◆ **Goal of the exercise**
Across the entries below, how many lines contain the string "pixels"? Give only the count.

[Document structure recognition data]
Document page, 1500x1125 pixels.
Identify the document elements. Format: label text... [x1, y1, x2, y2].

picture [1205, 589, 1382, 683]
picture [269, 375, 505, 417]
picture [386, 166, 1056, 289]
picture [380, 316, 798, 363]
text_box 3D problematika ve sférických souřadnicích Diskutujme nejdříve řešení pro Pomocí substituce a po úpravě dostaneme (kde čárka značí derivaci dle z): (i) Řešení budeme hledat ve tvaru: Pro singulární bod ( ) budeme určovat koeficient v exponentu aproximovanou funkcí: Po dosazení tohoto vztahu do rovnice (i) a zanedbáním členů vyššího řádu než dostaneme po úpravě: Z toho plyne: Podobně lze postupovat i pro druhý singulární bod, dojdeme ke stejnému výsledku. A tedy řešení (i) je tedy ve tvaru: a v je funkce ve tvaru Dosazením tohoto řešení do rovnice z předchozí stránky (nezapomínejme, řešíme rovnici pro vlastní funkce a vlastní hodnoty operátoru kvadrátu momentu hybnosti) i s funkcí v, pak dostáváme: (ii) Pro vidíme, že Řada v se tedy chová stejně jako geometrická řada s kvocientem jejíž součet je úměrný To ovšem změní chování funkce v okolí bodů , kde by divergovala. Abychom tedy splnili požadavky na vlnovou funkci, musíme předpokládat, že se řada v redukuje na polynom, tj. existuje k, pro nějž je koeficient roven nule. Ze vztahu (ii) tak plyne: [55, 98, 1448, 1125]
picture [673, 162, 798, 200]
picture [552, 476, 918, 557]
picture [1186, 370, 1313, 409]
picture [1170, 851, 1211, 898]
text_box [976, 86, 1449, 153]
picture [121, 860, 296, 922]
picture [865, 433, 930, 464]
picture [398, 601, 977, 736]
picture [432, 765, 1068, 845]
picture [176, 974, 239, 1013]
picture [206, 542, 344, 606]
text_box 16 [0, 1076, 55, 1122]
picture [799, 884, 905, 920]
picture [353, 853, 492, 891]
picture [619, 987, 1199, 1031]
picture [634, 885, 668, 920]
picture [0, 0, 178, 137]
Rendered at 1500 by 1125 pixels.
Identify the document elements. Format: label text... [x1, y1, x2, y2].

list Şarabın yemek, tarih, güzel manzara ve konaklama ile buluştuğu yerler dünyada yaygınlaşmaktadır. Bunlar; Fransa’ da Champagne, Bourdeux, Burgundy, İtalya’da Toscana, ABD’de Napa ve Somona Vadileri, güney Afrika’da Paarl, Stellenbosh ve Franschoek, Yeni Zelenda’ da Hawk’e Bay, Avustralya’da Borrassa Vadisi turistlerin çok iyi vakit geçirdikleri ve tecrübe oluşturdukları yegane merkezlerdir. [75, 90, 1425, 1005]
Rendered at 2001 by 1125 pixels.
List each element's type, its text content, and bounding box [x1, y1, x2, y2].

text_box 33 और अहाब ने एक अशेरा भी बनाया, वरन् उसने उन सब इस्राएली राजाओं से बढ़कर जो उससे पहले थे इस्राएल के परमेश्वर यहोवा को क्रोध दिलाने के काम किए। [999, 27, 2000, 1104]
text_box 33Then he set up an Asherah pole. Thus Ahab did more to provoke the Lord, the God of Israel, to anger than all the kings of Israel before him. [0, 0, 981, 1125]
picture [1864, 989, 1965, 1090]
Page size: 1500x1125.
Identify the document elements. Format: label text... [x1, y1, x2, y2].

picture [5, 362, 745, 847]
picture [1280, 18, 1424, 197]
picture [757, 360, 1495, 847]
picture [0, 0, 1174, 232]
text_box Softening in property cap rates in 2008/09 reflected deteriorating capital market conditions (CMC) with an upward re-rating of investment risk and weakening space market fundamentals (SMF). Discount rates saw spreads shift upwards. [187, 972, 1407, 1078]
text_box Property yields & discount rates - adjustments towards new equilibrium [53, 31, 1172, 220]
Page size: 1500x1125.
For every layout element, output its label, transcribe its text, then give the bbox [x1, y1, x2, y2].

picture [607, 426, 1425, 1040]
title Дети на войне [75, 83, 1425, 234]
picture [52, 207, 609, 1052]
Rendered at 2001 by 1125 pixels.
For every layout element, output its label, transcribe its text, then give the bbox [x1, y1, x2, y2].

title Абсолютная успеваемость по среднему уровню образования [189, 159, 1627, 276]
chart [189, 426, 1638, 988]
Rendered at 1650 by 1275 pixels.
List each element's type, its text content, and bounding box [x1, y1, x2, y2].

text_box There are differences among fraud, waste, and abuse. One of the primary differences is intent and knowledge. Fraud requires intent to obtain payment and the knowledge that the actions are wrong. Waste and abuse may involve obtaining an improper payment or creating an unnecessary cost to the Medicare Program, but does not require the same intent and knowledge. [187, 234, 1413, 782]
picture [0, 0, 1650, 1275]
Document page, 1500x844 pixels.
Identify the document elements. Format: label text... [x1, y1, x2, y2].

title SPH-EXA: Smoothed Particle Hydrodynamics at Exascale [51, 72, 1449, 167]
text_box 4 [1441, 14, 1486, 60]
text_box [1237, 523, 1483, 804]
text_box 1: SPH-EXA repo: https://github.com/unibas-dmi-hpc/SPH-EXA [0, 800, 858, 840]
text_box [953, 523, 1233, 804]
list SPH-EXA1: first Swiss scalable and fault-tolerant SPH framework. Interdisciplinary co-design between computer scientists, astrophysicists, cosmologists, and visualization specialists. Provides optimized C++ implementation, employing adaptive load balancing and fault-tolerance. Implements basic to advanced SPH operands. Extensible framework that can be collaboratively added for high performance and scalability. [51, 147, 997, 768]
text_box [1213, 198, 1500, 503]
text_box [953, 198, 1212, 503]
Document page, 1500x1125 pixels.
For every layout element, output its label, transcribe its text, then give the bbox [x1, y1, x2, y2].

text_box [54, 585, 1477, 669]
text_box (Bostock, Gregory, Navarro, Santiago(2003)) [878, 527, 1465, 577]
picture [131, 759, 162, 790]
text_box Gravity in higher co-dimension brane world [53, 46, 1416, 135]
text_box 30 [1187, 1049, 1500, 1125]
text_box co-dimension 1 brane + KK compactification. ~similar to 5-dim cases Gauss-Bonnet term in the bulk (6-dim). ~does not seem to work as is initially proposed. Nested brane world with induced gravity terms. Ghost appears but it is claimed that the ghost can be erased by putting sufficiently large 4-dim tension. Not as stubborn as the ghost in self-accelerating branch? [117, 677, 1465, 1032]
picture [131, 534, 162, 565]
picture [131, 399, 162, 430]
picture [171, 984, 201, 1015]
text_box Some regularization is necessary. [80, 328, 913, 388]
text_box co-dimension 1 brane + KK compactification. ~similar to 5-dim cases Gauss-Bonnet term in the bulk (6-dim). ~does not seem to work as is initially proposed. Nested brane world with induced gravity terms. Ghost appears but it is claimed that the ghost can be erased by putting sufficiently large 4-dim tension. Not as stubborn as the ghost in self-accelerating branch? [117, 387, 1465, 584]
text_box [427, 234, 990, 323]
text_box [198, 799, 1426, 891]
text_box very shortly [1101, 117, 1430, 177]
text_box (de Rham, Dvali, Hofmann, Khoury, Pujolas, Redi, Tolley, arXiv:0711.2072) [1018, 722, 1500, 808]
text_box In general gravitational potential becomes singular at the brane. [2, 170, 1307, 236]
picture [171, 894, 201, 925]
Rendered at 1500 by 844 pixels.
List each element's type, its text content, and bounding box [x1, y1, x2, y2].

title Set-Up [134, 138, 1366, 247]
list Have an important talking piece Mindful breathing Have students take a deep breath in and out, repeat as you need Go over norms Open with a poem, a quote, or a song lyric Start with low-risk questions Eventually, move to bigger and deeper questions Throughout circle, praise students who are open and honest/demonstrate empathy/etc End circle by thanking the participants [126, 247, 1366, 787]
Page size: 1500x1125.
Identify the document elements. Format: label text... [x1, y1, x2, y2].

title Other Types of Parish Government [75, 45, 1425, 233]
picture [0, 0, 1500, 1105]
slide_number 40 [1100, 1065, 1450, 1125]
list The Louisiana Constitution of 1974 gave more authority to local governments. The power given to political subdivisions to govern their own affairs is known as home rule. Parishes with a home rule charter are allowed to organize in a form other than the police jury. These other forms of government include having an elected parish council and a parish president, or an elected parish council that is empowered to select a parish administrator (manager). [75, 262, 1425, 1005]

◆ **Solution to this exercise**
8